The Ranch: la sit-com bifolca con baffi, mucche e touchdown che a me mi piace proprio così
Lo ammetto e non me ne dolgo: le risate registrate, altresì dette risate finte o risate gregarie, inserite in sit-com e programmi televisivi per accompagnare gag, battute e momenti comici, non mi danno alcun fastidio.
Con questo non voglio dire di essere un convinto sostenitore di tale stratagemma e forse non accetterei un patto Soros che le inserirebbe nella mia vita (parliamo prima di soldi, però… ), ma insomma, se lo show è fregno, le risatine posticce ci stanno, non mi dispiacciono e non mi provocano di certo l'ittero.
E queste risatine registrate/finte/gregarie, in un prodotto abbastanza fregno come The Ranch, calzano proprio a pennello. Tra l'altro, anche i pennelli non mi danno particolarmente fastidio, ma questo è un altro discorso. Ecco, piuttosto, l'unica cosa che cambierei di The Ranch è la sigla iniziale, ovvero quel pallosissimo brano Mammas Don't Let Your Babies Grow Up to Be Cowboys cantato da Shooter Jennings e Lukas Nelson.
Molto meglio un Blake Shelton o – Paolo Giacci approverebbe – Truck Yeah di Tim McGraw.
Beau Bennett (Sam Elliott e i suoi splendidi baffi) possiede un ranch da quasi mezzo secolo a Garrison (512 abitanti), piccola cittadina del Colorado. Il figlio maggiore Rooster (Danny Masterson) lavora con lui e fa battutine sarcastiche a rotta di collo, mentre la moglie/mamma Maggie (Debra Winger) è andata a vivere in una roulotte e gestisce il bar del posto. L'altro figlio, la promessa del football Colt Bennett (Ashton Kutcher), è andato via di casa per inseguire il sogno di diventare un giocatore di football professionista. Poi, però, rovina tutto a suon di alcool e ragazze, capisce che a 34 anni la sua carriera può dirsi ormai conclusa e fa ritorno al ranch. La famiglia Bennett, disfunzionale e perennemente in bolletta (eh, oh, c'è la siccità), è finalmente riunita e lo show può avere inizio.

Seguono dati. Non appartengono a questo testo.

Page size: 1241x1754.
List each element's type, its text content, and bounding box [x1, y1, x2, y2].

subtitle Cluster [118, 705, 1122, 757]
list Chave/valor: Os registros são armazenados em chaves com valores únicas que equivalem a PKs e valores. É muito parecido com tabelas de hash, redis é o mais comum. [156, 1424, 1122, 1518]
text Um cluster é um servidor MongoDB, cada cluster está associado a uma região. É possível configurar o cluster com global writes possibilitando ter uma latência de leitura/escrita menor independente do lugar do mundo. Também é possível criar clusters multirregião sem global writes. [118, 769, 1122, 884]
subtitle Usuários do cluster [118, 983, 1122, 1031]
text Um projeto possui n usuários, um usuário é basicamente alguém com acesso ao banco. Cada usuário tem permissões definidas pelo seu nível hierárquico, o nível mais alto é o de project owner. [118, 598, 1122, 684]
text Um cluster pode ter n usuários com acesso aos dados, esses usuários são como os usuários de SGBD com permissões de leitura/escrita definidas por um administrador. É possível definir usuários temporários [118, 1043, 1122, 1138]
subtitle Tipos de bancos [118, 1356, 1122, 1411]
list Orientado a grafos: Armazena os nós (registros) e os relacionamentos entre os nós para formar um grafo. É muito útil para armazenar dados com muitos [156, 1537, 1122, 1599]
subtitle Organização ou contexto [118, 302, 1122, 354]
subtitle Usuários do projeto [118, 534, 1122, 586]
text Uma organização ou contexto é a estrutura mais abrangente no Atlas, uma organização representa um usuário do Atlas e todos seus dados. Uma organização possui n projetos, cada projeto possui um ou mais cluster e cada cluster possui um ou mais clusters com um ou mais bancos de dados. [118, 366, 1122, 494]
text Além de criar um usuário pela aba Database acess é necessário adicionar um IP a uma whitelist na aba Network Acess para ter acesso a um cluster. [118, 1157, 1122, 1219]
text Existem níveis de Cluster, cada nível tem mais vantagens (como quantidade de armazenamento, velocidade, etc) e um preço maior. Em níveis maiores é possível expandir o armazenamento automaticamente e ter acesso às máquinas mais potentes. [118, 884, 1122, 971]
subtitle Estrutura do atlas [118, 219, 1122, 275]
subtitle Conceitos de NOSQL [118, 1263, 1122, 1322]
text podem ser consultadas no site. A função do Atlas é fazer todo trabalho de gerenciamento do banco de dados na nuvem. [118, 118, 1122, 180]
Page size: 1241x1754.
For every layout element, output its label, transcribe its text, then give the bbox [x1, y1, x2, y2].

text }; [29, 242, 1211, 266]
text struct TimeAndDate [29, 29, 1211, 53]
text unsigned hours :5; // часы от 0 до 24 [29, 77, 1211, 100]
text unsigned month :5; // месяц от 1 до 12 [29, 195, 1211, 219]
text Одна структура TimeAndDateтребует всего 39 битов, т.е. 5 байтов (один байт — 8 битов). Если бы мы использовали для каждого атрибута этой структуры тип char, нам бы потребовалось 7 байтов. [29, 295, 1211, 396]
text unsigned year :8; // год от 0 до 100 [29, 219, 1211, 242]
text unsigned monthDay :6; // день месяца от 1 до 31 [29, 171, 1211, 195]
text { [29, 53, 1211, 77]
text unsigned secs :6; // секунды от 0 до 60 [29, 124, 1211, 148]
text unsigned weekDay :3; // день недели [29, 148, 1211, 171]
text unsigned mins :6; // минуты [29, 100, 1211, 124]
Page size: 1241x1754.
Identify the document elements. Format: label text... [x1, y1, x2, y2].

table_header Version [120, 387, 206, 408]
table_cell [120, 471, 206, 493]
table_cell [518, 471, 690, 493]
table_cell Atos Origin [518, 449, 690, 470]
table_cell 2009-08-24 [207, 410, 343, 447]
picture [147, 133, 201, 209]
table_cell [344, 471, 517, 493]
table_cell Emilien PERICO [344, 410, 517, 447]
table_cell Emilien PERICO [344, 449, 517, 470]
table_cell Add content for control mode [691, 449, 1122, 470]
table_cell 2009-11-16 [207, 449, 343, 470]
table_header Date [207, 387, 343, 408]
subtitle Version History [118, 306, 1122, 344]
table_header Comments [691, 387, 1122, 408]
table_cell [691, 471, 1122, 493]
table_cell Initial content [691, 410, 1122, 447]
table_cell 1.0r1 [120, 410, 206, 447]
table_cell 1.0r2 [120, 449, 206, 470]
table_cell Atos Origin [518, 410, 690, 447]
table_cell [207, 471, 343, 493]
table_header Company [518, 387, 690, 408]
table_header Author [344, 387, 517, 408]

The Ranch è una sit-com vecchio stampo, forse vecchia di venti/venticinque anni, con quelle dinamiche fintissime eppure collaudatissime. Il risultato, manco a dirlo, funziona alla perfezione ancora oggi. Gran parte del divertimento ruota attorno agli esilaranti battibecchi tra i due fratelli e tra i due fratelli e i baffi del padre. Non c'è quell'ironia beffarda-ma-edulcorata di That 70's Show. Netflix, ora, concede più libertà, le parolacce sono ammesse, le battutine a sfondo sessuale più che benvenute. E poi Masterson è fenomenale, Elliott che ve lo dico a fare e addirittura, per chissà quale bizzarra alchimia, anche Ashton Kutcher se la cava alla grandissima, perfetto per il ruolo del quarteback sciupafemmine.
Oltre alle risate, alla spassosa misantropia, a cowboy buzzurri che bevono whisky e si pisciano reciprocamente nei cereali o a al personaggio magistralmente interpretato da Sam Elliott (taciturno, burbero, scontroso, obsoleto, convinto che le stelle sino solamente satelliti spia del governo), c'è spazio anche per i sentimenti e un pizzico di serietà. Beau e moglie che cercano, a fatica, di recuperare una mezza separazione e Kutcher perennemente conteso tra la giovanissima Heather (Kelli Goss) e l'ex ragazza Abby (Elisha Cuthbert). Per carità, si tratta di intrecci prevedibboli, telefonatissimi, dai risvolti che si intuiscono sin dai titoli di testa, ma non stonano nell'economia della serie.
La tipica ambientazione redneck di un ranch in Colorado prevede luci smarmellate in perfetto stile sit-com, quattro o cinque ambientazioni statiche (la cucina, il salotto, il portico, il bar, la roulotte e il cassone del pick-up) e, per l'appunto, risate registrate a volontà.
Dieci puntate compongono la prima parte della prima stagione, ma il 7 ottobre Netflix renderà disponibile la seconda parte. Dunque, procuratevi divano, cassa di birra, bottiglia di Jim Beam e Paolo Giacci con una steel guitar che intona Mammas Don't Let Your Babies Grow Up to Be Cowboys.
Ho guardato tutto The Ranch quando uscì su Netflix lo scorso aprile e l'ho riguardato tutto proprio l'altro giorno, apprezzandolo ancora di più. Okay, sono proprio un bifolco.